- _Work task_
Write out, from the entries below, exactly the lines that run between the lines holding "left wrist: (799, 344)" and "left elbow: (820, 355)", inclusive, and stop there.

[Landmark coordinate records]
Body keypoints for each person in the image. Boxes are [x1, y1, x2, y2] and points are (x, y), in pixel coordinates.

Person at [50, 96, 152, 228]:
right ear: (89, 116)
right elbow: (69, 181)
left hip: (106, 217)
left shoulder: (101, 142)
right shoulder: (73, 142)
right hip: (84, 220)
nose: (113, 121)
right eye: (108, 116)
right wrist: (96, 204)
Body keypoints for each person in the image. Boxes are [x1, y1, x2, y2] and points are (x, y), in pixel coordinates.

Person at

---

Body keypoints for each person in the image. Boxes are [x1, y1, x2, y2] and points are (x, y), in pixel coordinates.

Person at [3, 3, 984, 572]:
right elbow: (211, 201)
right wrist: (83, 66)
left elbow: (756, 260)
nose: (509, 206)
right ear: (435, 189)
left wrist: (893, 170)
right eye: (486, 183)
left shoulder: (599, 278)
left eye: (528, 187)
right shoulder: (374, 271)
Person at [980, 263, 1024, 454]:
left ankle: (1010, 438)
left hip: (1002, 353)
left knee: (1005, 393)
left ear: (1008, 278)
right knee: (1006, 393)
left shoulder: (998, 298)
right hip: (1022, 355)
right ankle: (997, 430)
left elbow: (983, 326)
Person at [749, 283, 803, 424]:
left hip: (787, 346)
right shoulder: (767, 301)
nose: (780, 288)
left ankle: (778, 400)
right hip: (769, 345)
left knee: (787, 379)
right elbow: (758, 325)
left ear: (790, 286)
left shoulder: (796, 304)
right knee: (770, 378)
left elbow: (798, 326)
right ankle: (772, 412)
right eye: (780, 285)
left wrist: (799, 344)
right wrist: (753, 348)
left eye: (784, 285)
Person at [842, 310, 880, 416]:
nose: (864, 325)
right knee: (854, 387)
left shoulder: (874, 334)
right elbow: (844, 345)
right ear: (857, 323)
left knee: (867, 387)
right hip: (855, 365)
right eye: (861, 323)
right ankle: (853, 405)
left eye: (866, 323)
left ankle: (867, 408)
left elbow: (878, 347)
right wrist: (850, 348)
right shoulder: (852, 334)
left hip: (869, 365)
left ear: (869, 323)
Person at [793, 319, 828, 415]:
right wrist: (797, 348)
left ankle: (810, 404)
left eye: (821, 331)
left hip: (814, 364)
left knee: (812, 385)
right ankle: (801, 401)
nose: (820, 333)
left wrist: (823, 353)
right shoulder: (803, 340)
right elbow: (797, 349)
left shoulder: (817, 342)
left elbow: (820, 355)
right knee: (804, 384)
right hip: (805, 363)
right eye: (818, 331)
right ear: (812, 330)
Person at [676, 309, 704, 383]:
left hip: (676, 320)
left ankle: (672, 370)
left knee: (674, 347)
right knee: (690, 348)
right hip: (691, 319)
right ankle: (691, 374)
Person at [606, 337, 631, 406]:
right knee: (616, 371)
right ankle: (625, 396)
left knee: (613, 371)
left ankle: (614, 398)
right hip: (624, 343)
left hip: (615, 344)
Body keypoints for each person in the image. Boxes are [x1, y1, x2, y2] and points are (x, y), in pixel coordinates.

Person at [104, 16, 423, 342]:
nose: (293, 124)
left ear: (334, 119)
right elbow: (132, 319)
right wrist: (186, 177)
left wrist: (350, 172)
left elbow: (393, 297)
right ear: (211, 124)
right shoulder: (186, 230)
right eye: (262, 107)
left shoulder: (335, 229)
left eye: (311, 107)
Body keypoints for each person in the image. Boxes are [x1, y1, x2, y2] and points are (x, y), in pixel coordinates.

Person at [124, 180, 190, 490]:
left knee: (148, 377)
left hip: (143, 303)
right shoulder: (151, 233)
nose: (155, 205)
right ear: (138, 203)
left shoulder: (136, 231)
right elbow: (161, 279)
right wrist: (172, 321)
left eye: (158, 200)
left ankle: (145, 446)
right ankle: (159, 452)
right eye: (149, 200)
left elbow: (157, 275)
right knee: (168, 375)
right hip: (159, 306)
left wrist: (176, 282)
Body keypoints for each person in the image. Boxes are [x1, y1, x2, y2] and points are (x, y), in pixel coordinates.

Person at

- _Reply_
left wrist: (799, 344)
right wrist: (753, 348)
left eye: (784, 285)
Person at [842, 310, 880, 416]:
nose: (864, 325)
right knee: (854, 387)
left shoulder: (874, 334)
right elbow: (844, 345)
right ear: (857, 323)
left knee: (867, 387)
right hip: (855, 365)
right eye: (861, 323)
right ankle: (853, 405)
left eye: (866, 323)
left ankle: (867, 408)
left elbow: (878, 347)
right wrist: (850, 348)
right shoulder: (852, 334)
left hip: (869, 365)
left ear: (869, 323)
Person at [793, 319, 828, 415]:
right wrist: (797, 348)
left ankle: (810, 404)
left eye: (821, 331)
left hip: (814, 364)
left knee: (812, 385)
right ankle: (801, 401)
nose: (820, 333)
left wrist: (823, 353)
right shoulder: (803, 340)
right elbow: (797, 349)
left shoulder: (817, 342)
left elbow: (820, 355)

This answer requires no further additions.